Es wird nicht wirklich Englisch gesprochen, aber die Kommunikation meiner Wünsche via Google Translate ist mühelos und amüsant. Das gesamte Equipment ist tadellos sauber und von hoher Qualität. Das Interieur ist so stilvoll, dass ich mir zur Inspiration für meine eigene Wohnung die Deko abfotografiere. Im Gegenzug stelle ich mich gern für ein spontanes Fotoshooting zu Werbezwecken zur Verfügung. Eine echte Oase des Wohlbefindens im verrückten Chaos von HCMC!
Ein endloses Kaleidoskop
Die vielen Facetten von HCMC entfalten sich Stück für Stück vor meinen Augen. Jeder Tag meines Aufenthalts fördert eine neue Schicht zutage und ich bin mir sicher, dass ich bis zu meiner Abreise nur an der Oberfläche gekratzt habe. Von den quirlig belebten Straßen, die niemals ruhen, die berührenden Träume und Ambitionen junger Menschen, bis hin zu stillen Tempeln und Museen voll prägender Geschichte – HCMC beeindruckt mich nachhaltig. Ich nehme nicht nur unvergessliche Erinnerungen, sondern auch ein Stück Energie aus Vietnams südlicher Metropole mit nach Hause.

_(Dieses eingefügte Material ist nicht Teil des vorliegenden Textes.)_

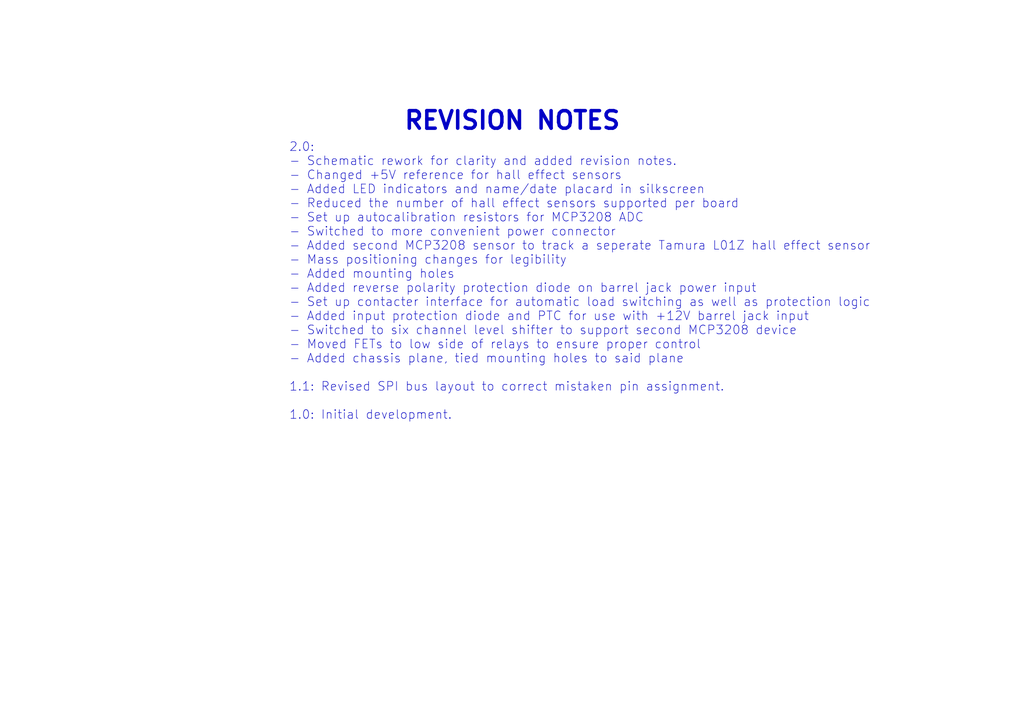
<source format=kicad_sch>
(kicad_sch (version 20230121) (generator eeschema)

  (uuid 6d7a1206-df3c-45c7-a4f9-00d21164bce5)

  (paper "A4")

  (title_block
    (title "WCS1700 Calibrator")
    (date "2023-08-08")
    (rev "2.0")
    (comment 1 "Ed Katynski")
    (comment 2 "(PENDING REVIEW)")
  )

  


  (text "2.0: \n- Schematic rework for clarity and added revision notes.\n- Changed +5V reference for hall effect sensors\n- Added LED indicators and name/date placard in silkscreen\n- Reduced the number of hall effect sensors supported per board\n- Set up autocalibration resistors for MCP3208 ADC\n- Switched to more convenient power connector\n- Added second MCP3208 sensor to track a seperate Tamura L01Z hall effect sensor\n- Mass positioning changes for legibility\n- Added mounting holes\n- Added reverse polarity protection diode on barrel jack power input\n- Set up contacter interface for automatic load switching as well as protection logic\n- Added input protection diode and PTC for use with +12V barrel jack input\n- Switched to six channel level shifter to support second MCP3208 device\n- Moved FETs to low side of relays to ensure proper control\n- Added chassis plane, tied mounting holes to said plane\n\n1.1: Revised SPI bus layout to correct mistaken pin assignment.\n\n1.0: Initial development."
    (at 83.82 121.92 0)
    (effects (font (size 2.54 2.54)) (justify left bottom))
    (uuid 1b03f83c-dfae-4a4f-8f54-7b4d3b5d80e6)
  )
  (text "REVISION NOTES" (at 116.84 38.1 0)
    (effects (font (size 5.08 5.08) (thickness 1.016) bold) (justify left bottom))
    (uuid b5b2cb39-0a2e-48b1-b083-6322fd124f18)
  )
)

</source>
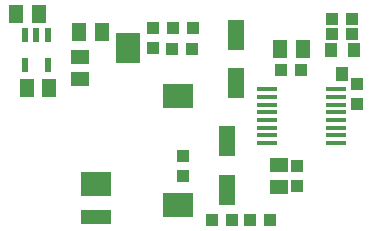
<source format=gbr>
G04 EAGLE Gerber RS-274X export*
G75*
%MOMM*%
%FSLAX34Y34*%
%LPD*%
%INSolderpaste Top*%
%IPPOS*%
%AMOC8*
5,1,8,0,0,1.08239X$1,22.5*%
G01*
%ADD10R,1.750000X0.400000*%
%ADD11R,1.000000X1.075000*%
%ADD12R,1.075000X1.000000*%
%ADD13R,0.550000X1.200000*%
%ADD14R,1.240000X1.500000*%
%ADD15R,2.500000X2.000000*%
%ADD16R,2.000000X2.500000*%
%ADD17R,2.500000X1.200000*%
%ADD18R,1.400000X2.600000*%
%ADD19R,1.500000X1.240000*%
%ADD20R,1.500000X1.300000*%
%ADD21R,1.300000X1.500000*%
%ADD22R,1.000000X1.200000*%


D10*
X285740Y77580D03*
X285740Y84080D03*
X285740Y90580D03*
X285740Y97080D03*
X285740Y103580D03*
X285740Y110080D03*
X285740Y116580D03*
X285740Y123080D03*
X227340Y123080D03*
X227340Y116580D03*
X227340Y110080D03*
X227340Y103580D03*
X227340Y97080D03*
X227340Y90580D03*
X227340Y84080D03*
X227340Y77580D03*
D11*
X252730Y58030D03*
X252730Y41030D03*
D12*
X282330Y182880D03*
X299330Y182880D03*
D11*
X130810Y157870D03*
X130810Y174870D03*
X156210Y49920D03*
X156210Y66920D03*
D12*
X147710Y175260D03*
X164710Y175260D03*
X163440Y157480D03*
X146440Y157480D03*
X229480Y12700D03*
X212480Y12700D03*
X197730Y12700D03*
X180730Y12700D03*
X239150Y139700D03*
X256150Y139700D03*
D13*
X41250Y169211D03*
X31750Y169211D03*
X22250Y169211D03*
X22250Y143209D03*
X41250Y143209D03*
D14*
X14630Y186690D03*
X33630Y186690D03*
D15*
X151840Y25000D03*
X151840Y117000D03*
D16*
X109340Y158000D03*
D15*
X81840Y43000D03*
D17*
X81840Y15000D03*
D18*
X200660Y169090D03*
X200660Y128090D03*
X193040Y37920D03*
X193040Y78920D03*
D19*
X237490Y59030D03*
X237490Y40030D03*
D14*
X42520Y124460D03*
X23520Y124460D03*
X238150Y157480D03*
X257150Y157480D03*
D20*
X68580Y131470D03*
X68580Y150470D03*
D21*
X86970Y171450D03*
X67970Y171450D03*
D11*
X303530Y110880D03*
X303530Y127880D03*
D22*
X290830Y136050D03*
X281330Y156050D03*
X300330Y156050D03*
D12*
X299330Y170180D03*
X282330Y170180D03*
M02*

</source>
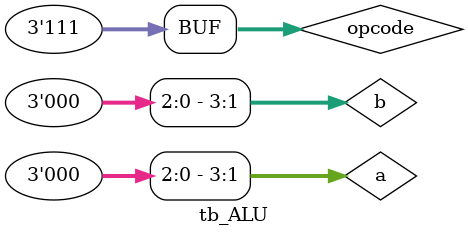
<source format=v>
module ALU (
    input[3:0]a,b,
    input[2:0]opcode,
    output reg [7:0] result
);

parameter add_op = 3'b000,
sub_op = 3'b001,
mul_op = 3'b010,
and_op = 3'b011,
or_op = 3'b100,
not_op = 3'b101, //negation
xor_op = 3'b110,
xnor_op = 3'b111;

always @(a,b,opcode) begin
  case (opcode)
    add_op: result = a + b;
    sub_op: result = a - b;
    mul_op: result = a * b;
    and_op: result = a & b; //also ab
    or_op: result = a | b;
    not_op: result = ~a; //also ~b
    xor_op: result = a ^ b;
    xnor_op: result = ~(a ^ b);
  endcase  
end
endmodule //ALU_8bit

module tb_ALU (
    
);
    reg[3:0]a,b;
    reg[2:0]opcode;
    wire [7:0]result;
    initial begin
        repeat(2)begin opcode=3'd0;a=$random;b=$random;#10;end
        repeat(2)begin opcode=3'd1;a=$random;b=$random;#10;end
        repeat(2)begin opcode=3'd2;a=$random;b=$random;#10;end
        repeat(2)begin opcode=3'd3;a=$random;b=$random;#10;end
        repeat(2)begin opcode=3'd4;a=$random;b=$random;#10;end
        repeat(2)begin opcode=3'd5;a=$random;b=$random;#10;end
        repeat(2)begin opcode=3'd6;a=$random;b=$random;#10;end
        repeat(2)begin opcode=3'd7;a=$random;b=$random;#10;end
    end
    initial begin
        $monitor(" A=%b | B=%b | Opcode = %b | Result=%b",a,b,opcode,result);
    end
    ALU a1(a,b,opcode,result) ; 
endmodule //ALU_8bit

</source>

Mein letzter Tag in HCMC bedeutet für mich auch das Ende meines vierwöchigen Vietnam Abenteuers. Mein Kopf, Herz und Bauch sind voll. Vietnam war für mich eine dieser lebensverändernden Reisen. Es wird wohl noch eine ganze Weile dauern, bis ich all die Eindrücke und das Gelernte verarbeitet habe. Und ich bin froh, dass dieser Blog als kreatives Ventil mir dabei hilft, all das auch an euch weiter zu vermitteln.
Seid ihr bereit für euer eigenes Vietnam-Abenteuer?